▸ Enunciado A: Resume em duas frases o texto sobre Aristides de Sousa Mendes.

Aristides de Sousa Mendes ficou conhecido na História como “cônsul de Bordéus” mas esse posto foi, no entanto, o último em que prestou serviço. Antes, já levava na bagagem uma longa carreira na diplomacia escrita por vários continentes. O homem que assinou, à revelia de Salazar, 30 mil vistos de refugiados judeus que fugiam dos horrores ordenados por Hitler teve um fim de vida amargurado. A pedrada no charco de Aristides – o seu ato de humanismo – trouxe à família consequências implacáveis espraiadas pelas décadas seguintes e que ainda doem. É possível pôr uma imagem nisto que descrevemos. Durante décadas, a Casa do Passal – a moradia de família, em Cabanas de Viriato – foi continuamente votada ao abandono. Hoje pertence à Fundação homónima e está já na segunda e última fase de requalificação e musealização. Todos os anos, é visitada por descendentes dos judeus salvos pelo cônsul de Bordéus.
À medida que se reconstrói o Passal, a história de Aristides e da sua família tornou-se, entretanto, amplamente reconhecida. Desde 2004 que a desobediência de Aristides é reconhecida: é um dos “Justos entre as Nações” – um título oficial conferido pelo Yad Vashem, Memorial do Holocausto, em nome do Estado de Israel, a não-judeus que tenham arriscado a vida para salvar judeus durante a Segunda Guerra Mundial.
Mas além dos atos que a consciência lhe ditou, quem foi este homem? Não haverá, porventura, ninguém melhor para contar os meandros desta família do que um membro da própria. Foi o que pensou António Moncada de Sousa Mendes, um dos 39 netos do cônsul de Bordéus, que, após ter vivido a ouvir relatos do avô que “viveu os últimos anos como um refugiado no seu próprio país” quer ver a memória reabilitada sem quaisquer reticências. Pôs as mãos à obra – até porque levou este trabalho como uma “missão” – e escreveu o livro “Aristides de Sousa Mendes – Memórias de um Neto”, agora editado com a chancela da “Desassossego”.
Uma família peculiar Profundamente católicos, humanistas, com uma tendência generalizada para cursar Direito e similares – curiosamente, houve um trisavô de Aristides que ajudou a redigir a Constituição de 1822 e que o trineto iria desafiar mais de cem anos depois. Eram estas as raízes do cônsul de Bordéus, descendente da alta burguesia e nobreza do norte do país.

▸ Material de apoio:

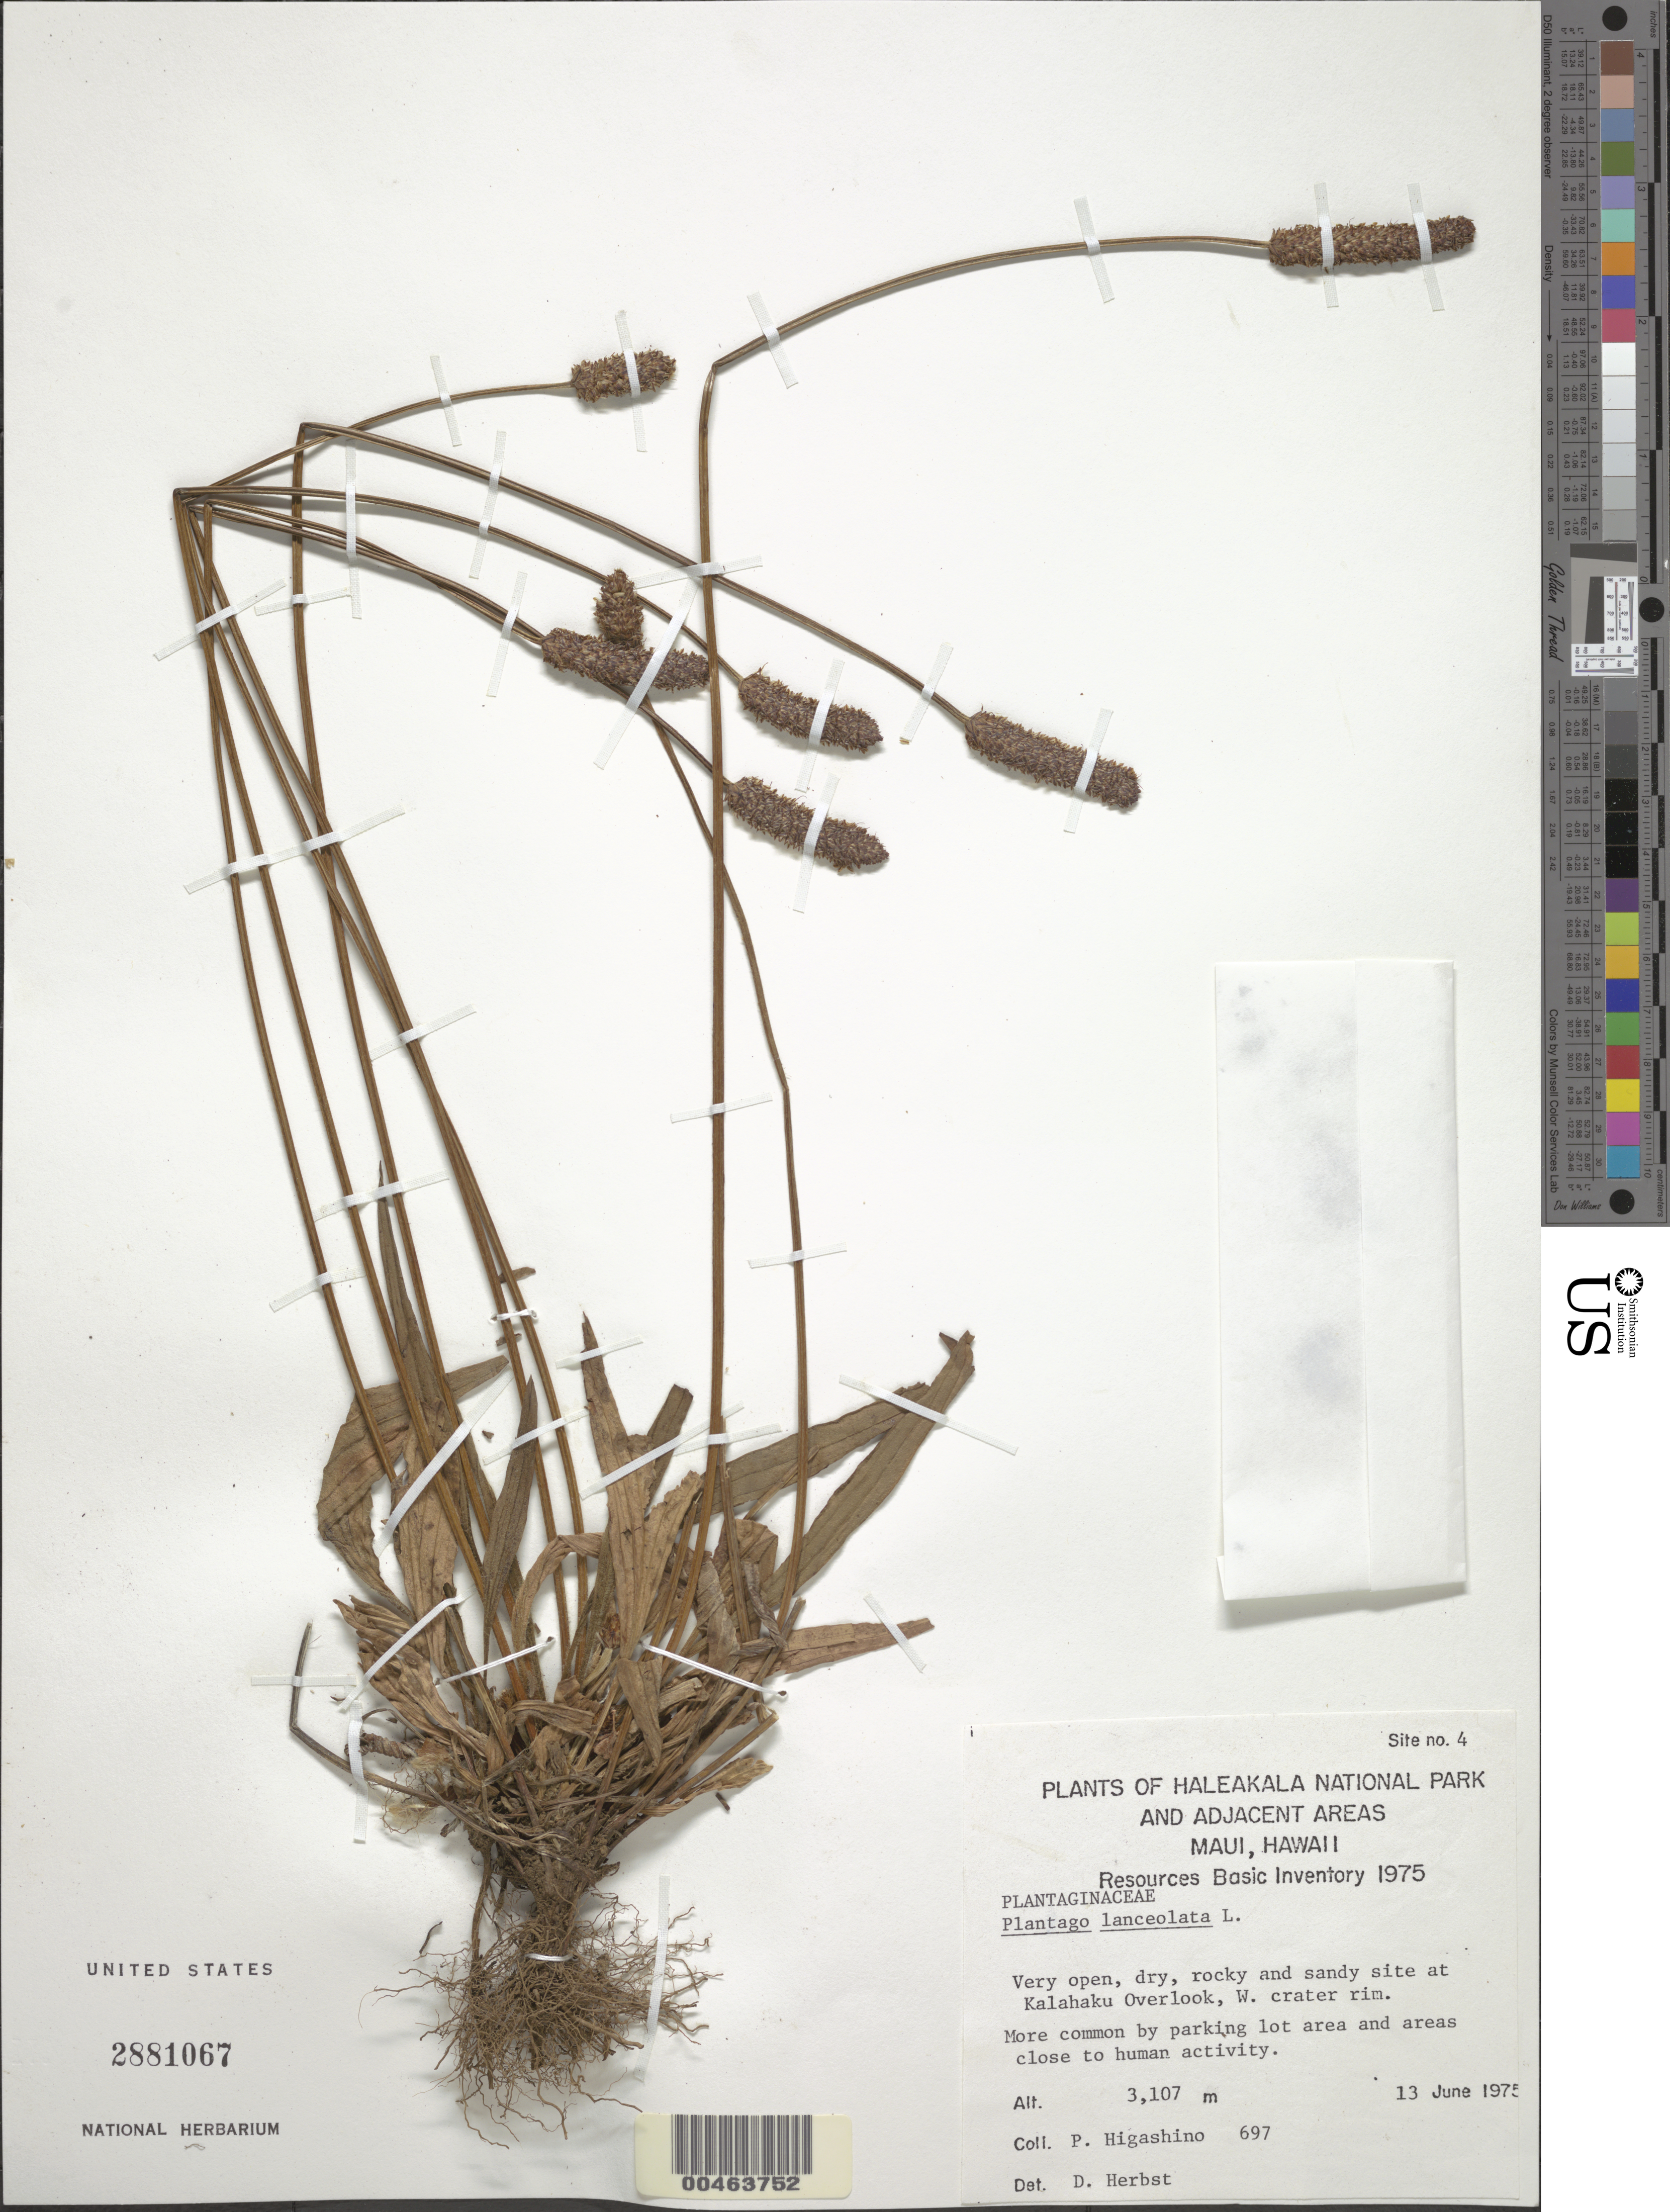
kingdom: Plantae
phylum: Tracheophyta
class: Magnoliopsida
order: Lamiales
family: Plantaginaceae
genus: Plantago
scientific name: Plantago lanceolata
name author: L.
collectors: P. Higashino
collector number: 697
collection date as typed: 13 Jun 1975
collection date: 1975-06-13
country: United States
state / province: Hawaii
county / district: Maui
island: Maui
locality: Haleakala National Park and Adjacent Areas, Site no.4. at Kalahaku Overlook, W. crater rim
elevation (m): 3107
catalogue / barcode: US 2881067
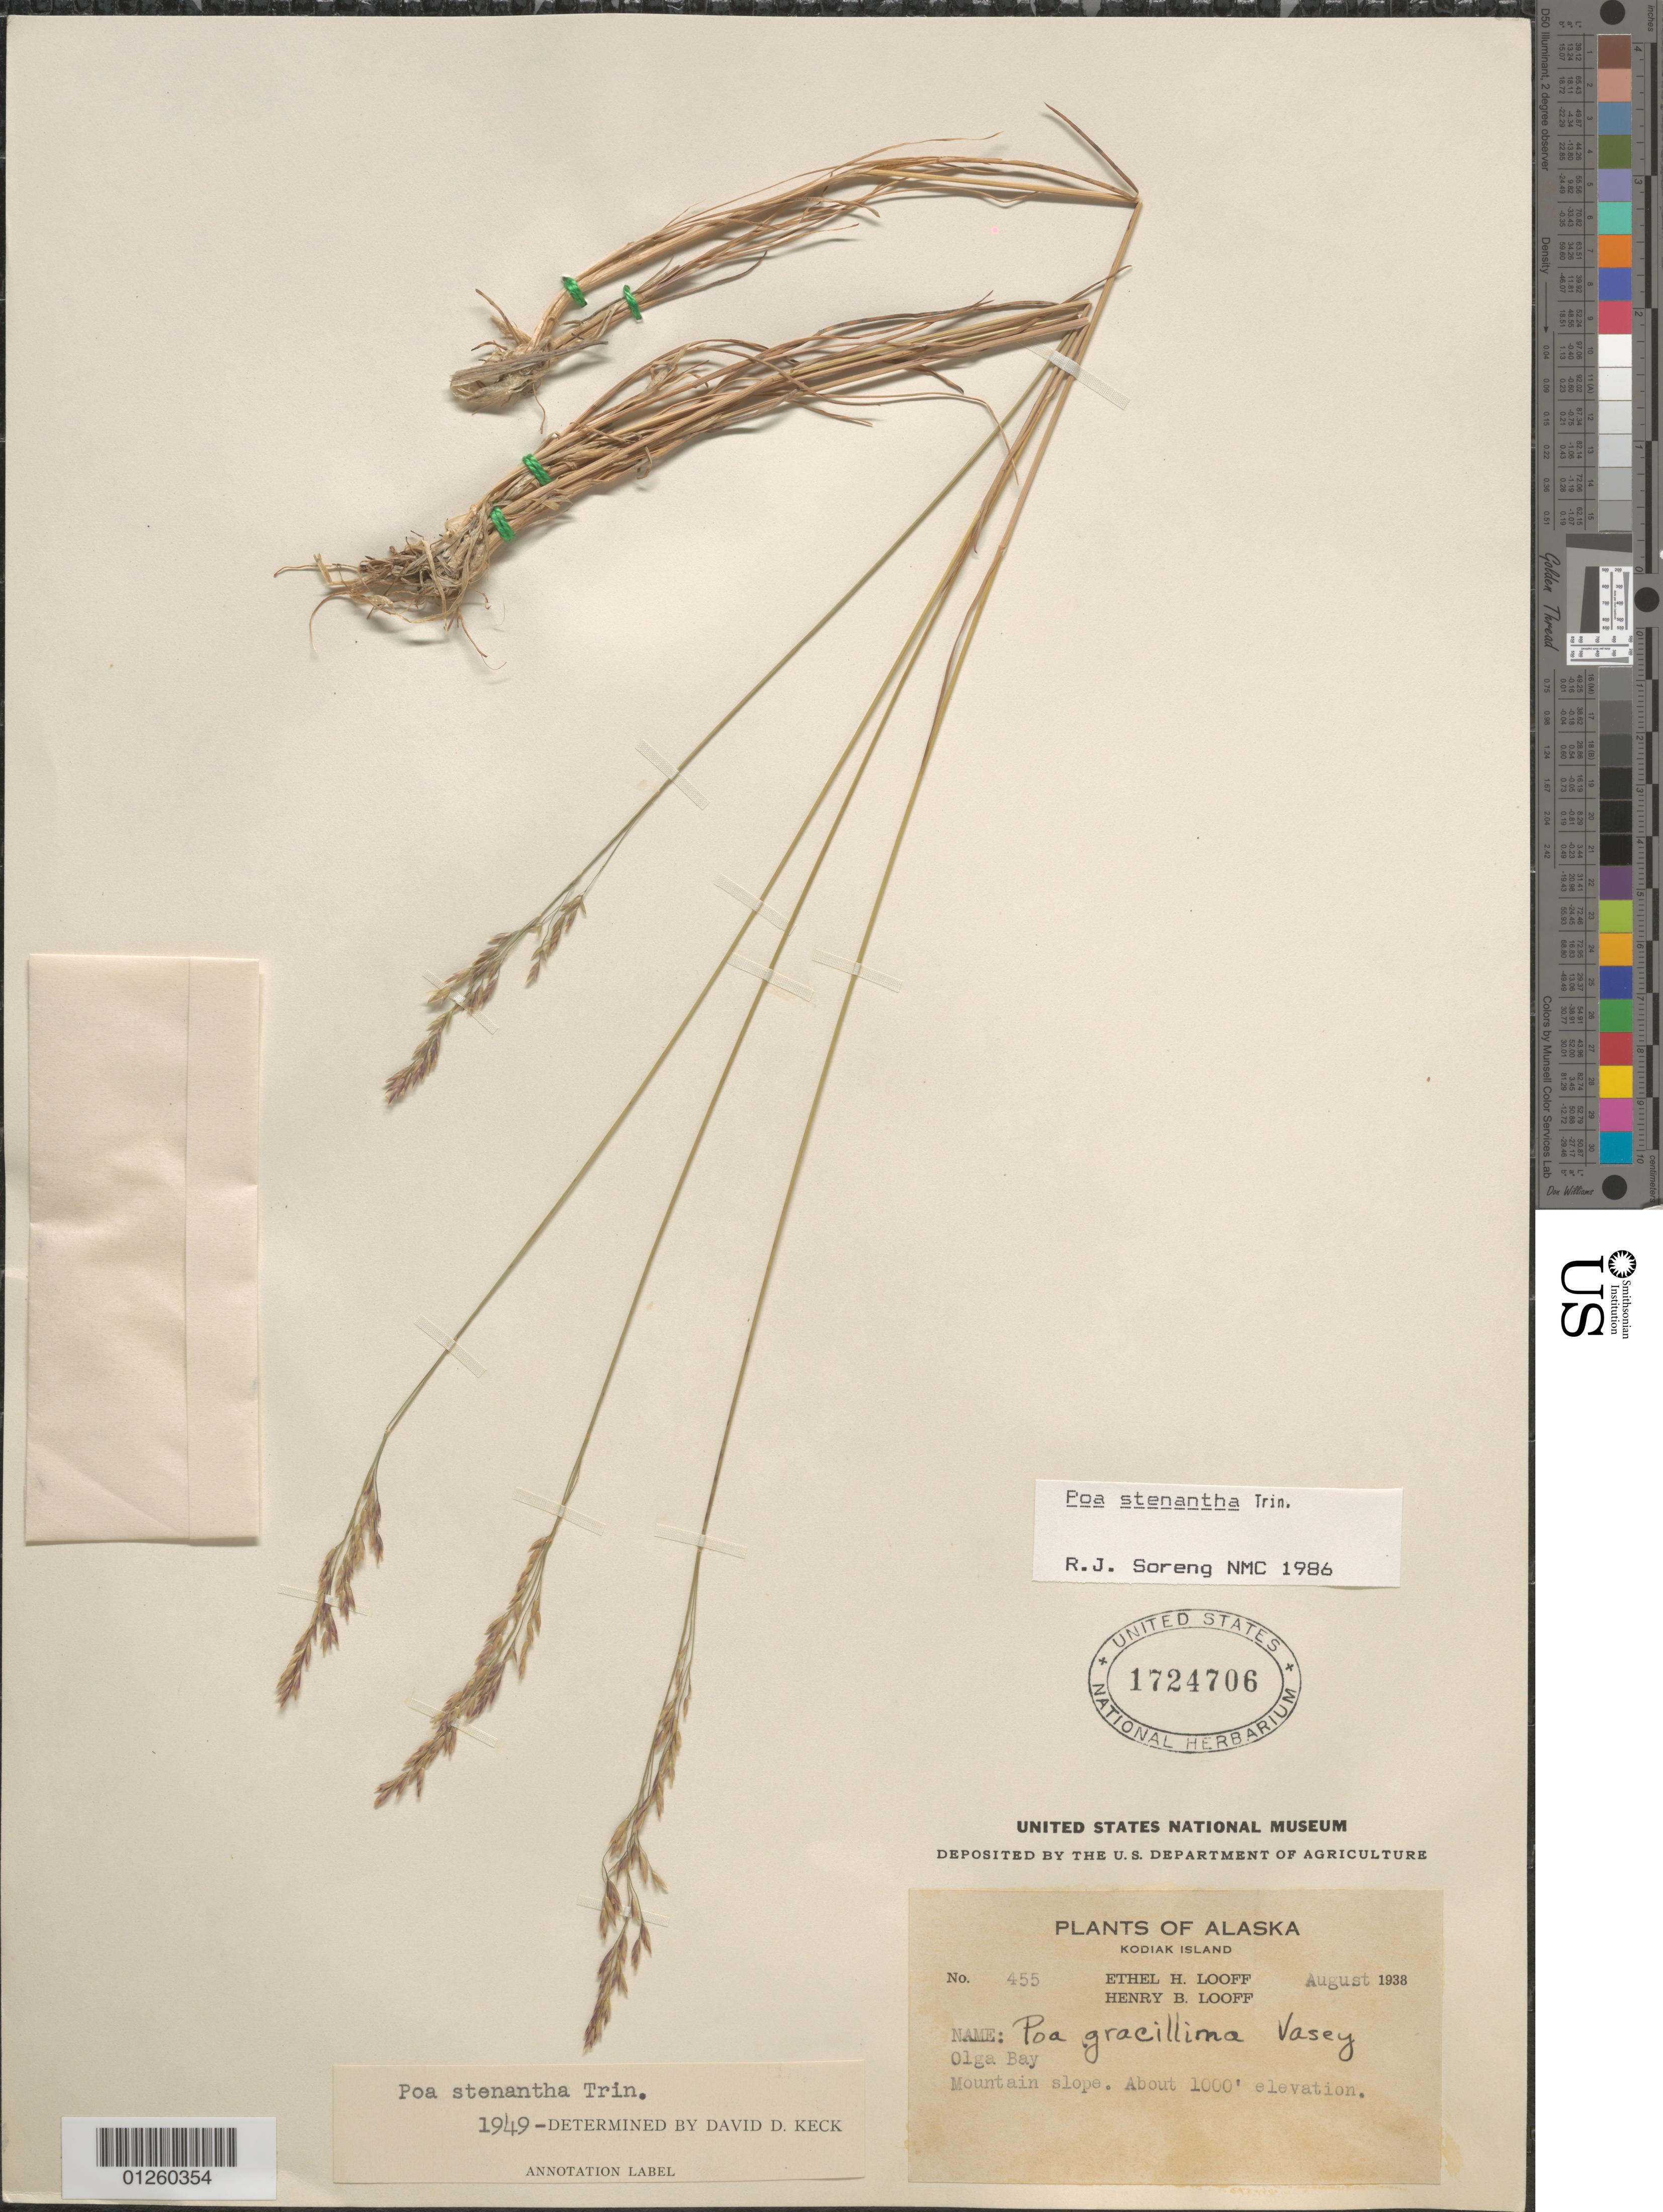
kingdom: Plantae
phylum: Tracheophyta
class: Liliopsida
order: Poales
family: Poaceae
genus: Poa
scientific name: Poa stenantha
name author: Trin.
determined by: Soreng, Robert J., Research Associate (BOT), Smithsonian Institution - National Museum of Natural History (UNITED STATES)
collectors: E. Looff & H. Loof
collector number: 455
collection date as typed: August 1938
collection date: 1938-08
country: United States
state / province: Alaska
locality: Olga Bay.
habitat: Mountain slope.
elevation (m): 305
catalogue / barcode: US 1724706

▸ Enunciado B: Nos registos, substitui "collectors" por "collected by" no trecho que abre com a linha que contém "order: Lamiales" e fecha com a linha que contém "elevation (m): 3107", ambas incluídas, sem alterar mais nada. Reproduz só esse trecho.

▸ Resposta A: Aristides de Sousa Mendes, conhecido como cônsul de Bordéus, assinou à revelia de Salazar 30 mil vistos para refugiados judeus, ato que lhe trouxe um fim de vida amargurado e consequências duradouras para a família, e desde 2004 é reconhecido como um dos "Justos entre as Nações". O neto António Moncada de Sousa Mendes escreveu o livro "Aristides de Sousa Mendes – Memórias de um Neto" para reabilitar a sua memória, enquanto a Casa do Passal, a moradia de família, está na última fase de requalificação e musealização.

▸ Resposta B:
order: Lamiales
family: Plantaginaceae
genus: Plantago
scientific name: Plantago lanceolata
name author: L.
collected by: P. Higashino
collector number: 697
collection date as typed: 13 Jun 1975
collection date: 1975-06-13
country: United States
state / province: Hawaii
county / district: Maui
island: Maui
locality: Haleakala National Park and Adjacent Areas, Site no.4. at Kalahaku Overlook, W. crater rim
elevation (m): 3107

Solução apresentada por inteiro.